-Moirai Valentine-
Pengertian perang dingin menutut Gilang Jupiter adalah keadaan genting yang melanda suatu suku atau negara dalam hal ini dua temannya yang saling menatap satu sama lain.
Tidak ada gambaran lain yang lebih menegangkan dari flim di bioskop.
---------------------------------
Sepeninggalnya Maura, keheningan masih masih berlanjut. Bintang masih dalam posisinya.

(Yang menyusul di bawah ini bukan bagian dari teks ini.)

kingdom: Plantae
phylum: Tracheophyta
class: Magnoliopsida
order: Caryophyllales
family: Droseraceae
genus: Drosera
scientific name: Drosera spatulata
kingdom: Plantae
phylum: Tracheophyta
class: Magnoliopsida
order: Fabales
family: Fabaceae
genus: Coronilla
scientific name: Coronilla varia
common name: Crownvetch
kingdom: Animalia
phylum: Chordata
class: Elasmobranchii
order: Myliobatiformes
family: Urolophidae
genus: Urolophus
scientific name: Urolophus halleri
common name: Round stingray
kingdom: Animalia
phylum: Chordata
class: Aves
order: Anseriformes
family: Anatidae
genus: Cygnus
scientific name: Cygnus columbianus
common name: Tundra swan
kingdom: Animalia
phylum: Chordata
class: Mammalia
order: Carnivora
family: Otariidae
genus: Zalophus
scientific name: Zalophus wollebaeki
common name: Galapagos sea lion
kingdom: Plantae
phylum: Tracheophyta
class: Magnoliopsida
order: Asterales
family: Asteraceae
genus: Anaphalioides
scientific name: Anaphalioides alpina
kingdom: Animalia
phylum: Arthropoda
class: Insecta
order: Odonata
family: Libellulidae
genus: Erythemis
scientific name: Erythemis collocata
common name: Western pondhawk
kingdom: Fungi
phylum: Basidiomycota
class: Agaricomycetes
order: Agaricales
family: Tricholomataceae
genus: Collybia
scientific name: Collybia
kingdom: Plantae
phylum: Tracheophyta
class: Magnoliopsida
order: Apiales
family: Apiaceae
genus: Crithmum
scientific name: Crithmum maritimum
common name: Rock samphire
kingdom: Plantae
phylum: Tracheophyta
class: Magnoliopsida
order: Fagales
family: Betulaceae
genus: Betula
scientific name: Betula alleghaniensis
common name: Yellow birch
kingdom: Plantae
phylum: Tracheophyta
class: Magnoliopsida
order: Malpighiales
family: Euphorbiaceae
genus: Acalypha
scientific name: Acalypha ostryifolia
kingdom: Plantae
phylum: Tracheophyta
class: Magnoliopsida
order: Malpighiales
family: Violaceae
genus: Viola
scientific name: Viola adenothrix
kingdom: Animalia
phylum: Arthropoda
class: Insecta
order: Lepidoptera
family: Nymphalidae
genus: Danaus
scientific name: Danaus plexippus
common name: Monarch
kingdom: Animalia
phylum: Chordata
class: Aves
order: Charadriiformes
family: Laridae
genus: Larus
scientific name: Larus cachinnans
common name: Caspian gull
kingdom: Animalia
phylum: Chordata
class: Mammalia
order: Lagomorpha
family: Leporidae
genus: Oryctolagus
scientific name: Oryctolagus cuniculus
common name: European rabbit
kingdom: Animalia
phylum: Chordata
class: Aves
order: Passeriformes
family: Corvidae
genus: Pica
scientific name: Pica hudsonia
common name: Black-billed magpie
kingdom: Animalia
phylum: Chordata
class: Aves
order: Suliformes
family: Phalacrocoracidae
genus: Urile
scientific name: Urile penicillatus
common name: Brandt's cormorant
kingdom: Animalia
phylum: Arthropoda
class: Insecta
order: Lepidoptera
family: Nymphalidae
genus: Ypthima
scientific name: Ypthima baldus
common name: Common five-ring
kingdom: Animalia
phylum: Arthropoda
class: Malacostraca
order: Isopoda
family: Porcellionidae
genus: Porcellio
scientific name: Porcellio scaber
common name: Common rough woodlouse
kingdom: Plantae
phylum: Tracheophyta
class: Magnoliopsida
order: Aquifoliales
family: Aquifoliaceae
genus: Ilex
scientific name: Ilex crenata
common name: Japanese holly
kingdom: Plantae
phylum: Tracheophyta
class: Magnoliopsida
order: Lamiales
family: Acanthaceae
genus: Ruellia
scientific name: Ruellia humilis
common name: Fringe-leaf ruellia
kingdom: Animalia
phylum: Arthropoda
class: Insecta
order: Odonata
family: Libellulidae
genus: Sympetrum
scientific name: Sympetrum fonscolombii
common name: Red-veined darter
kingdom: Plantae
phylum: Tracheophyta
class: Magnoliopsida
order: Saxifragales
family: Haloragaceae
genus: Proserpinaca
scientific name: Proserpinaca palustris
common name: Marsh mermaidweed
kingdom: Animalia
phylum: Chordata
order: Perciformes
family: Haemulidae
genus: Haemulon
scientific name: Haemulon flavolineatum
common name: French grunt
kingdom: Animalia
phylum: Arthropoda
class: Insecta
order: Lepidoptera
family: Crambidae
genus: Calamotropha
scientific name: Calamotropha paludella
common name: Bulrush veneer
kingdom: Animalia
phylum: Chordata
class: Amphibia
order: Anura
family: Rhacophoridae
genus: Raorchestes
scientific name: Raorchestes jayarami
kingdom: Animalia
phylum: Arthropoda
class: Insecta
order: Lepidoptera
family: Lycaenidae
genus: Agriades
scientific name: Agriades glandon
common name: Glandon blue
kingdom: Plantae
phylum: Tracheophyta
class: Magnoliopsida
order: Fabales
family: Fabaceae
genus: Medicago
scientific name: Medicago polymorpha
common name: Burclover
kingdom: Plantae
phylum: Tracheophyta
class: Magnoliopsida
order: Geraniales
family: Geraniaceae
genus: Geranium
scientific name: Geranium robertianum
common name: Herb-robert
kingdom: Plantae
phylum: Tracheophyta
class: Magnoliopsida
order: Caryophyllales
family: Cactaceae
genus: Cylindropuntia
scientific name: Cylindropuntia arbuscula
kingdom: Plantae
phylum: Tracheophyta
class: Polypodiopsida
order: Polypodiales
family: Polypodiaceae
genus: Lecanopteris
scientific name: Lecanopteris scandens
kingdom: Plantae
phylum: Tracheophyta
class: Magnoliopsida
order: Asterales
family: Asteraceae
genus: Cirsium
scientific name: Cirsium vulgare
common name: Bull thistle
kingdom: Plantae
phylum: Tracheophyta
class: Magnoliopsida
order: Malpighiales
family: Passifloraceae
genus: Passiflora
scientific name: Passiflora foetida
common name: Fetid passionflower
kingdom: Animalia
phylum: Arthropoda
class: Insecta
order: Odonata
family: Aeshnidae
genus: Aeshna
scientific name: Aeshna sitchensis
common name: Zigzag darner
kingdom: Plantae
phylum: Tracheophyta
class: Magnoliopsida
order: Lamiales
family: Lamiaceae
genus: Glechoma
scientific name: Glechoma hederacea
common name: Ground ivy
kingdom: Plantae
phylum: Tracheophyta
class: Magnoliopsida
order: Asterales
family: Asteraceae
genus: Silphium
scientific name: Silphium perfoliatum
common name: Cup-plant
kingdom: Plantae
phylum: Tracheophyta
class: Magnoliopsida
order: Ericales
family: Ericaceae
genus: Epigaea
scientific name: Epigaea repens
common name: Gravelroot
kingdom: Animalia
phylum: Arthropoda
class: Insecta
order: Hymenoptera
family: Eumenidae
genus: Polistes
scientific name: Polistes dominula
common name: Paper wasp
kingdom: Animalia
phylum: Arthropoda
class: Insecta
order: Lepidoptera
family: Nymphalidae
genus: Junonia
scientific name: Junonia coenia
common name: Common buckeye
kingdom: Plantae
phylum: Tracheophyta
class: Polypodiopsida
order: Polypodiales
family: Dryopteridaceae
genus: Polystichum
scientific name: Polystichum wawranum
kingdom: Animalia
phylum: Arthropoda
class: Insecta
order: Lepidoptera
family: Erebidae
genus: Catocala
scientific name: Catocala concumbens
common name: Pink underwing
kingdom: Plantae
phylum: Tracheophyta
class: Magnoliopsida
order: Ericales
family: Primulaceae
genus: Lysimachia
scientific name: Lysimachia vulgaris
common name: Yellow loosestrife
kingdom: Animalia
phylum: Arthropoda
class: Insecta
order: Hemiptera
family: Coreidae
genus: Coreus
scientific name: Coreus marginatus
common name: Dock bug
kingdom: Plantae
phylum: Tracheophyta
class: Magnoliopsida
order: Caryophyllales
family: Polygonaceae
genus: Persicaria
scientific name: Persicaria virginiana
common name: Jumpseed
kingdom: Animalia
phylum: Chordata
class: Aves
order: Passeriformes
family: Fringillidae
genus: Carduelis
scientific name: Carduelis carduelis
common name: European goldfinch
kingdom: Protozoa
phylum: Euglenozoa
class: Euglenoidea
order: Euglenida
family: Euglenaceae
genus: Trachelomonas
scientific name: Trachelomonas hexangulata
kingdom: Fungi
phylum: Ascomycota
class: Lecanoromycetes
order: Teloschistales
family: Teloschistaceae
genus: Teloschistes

Mengepal erat dengan raut tidak bisa terbaca.
Erlang berdiri dari posisinya semula, menepuk pelan seragamnya yang sedikit berdebu.
Belum sempat ia bicara, Bintang langsung meraih kerah bajunya. Menariknya dengan kasar. "Apa yang kau lakukan Erlangga!!" teriak Bintang.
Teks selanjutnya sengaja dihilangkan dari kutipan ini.